Neural Task Graphs: Generalizing to Unseen Tasks from a Single Video Demonstration
This addresses the challenge of task generalization in robotics and AI from limited demonstrations, though it is incremental in building on existing modular and compositional approaches.
The paper tackles the problem of generating policies for unseen tasks from a single video demonstration by incorporating compositional task structure, achieving improved data efficiency and strong generalization in simulated and real-world domains like Block Stacking and surgical tasks.

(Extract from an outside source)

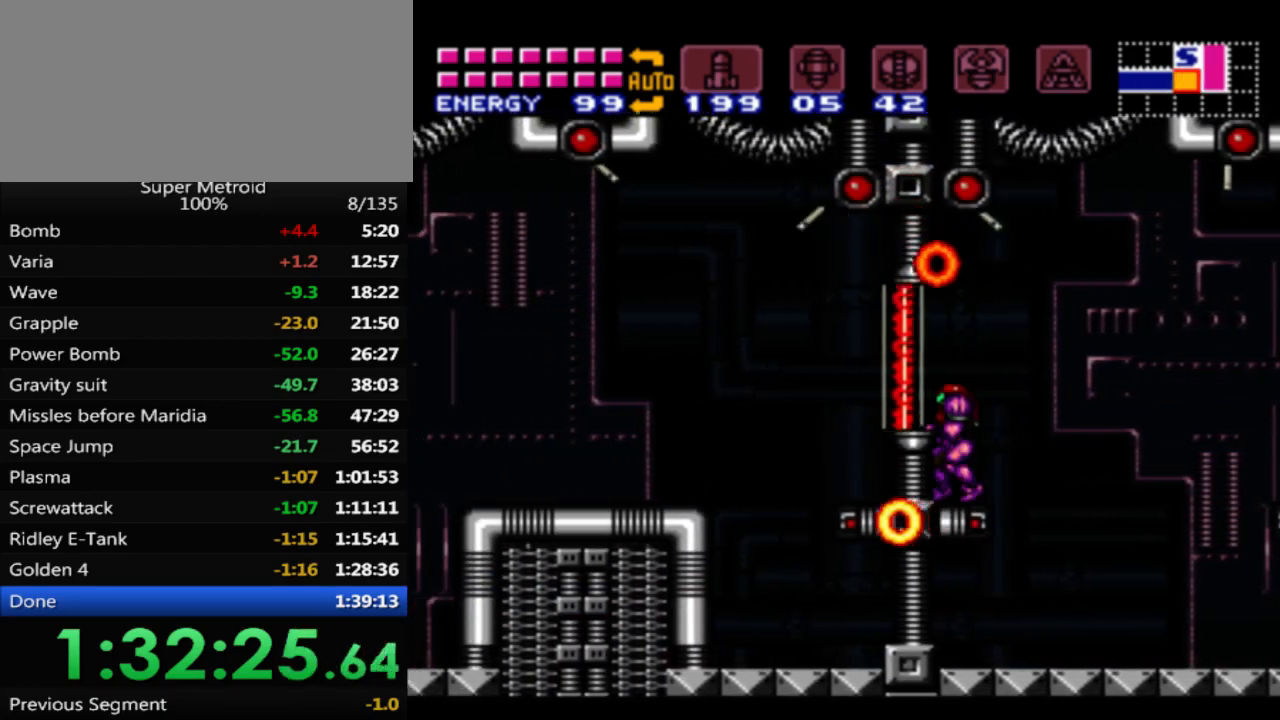
{"buttons": [], "events": [[83, "X", "down"], [100, "DPAD_DOWN", "up"], [250, "X", "up"], [483, "L1", "up"]]}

Our goal is to generate a policy to complete an unseen task given just a single video demonstration of the task in a given domain. We hypothesize that to successfully generalize to unseen complex tasks from a single video demonstration, it is necessary to explicitly incorporate the compositional structure of the tasks into the model. To this end, we propose Neural Task Graph (NTG) Networks, which use conjugate task graph as the intermediate representation to modularize both the video demonstration and the derived policy. We empirically show NTG achieves inter-task generalization on two complex tasks: Block Stacking in BulletPhysics and Object Collection in AI2-THOR. NTG improves data efficiency with visual input as well as achieve strong generalization without the need for dense hierarchical supervision. We further show that similar performance trends hold when applied to real-world data. We show that NTG can effectively predict task structure on the JIGSAWS surgical dataset and generalize to unseen tasks.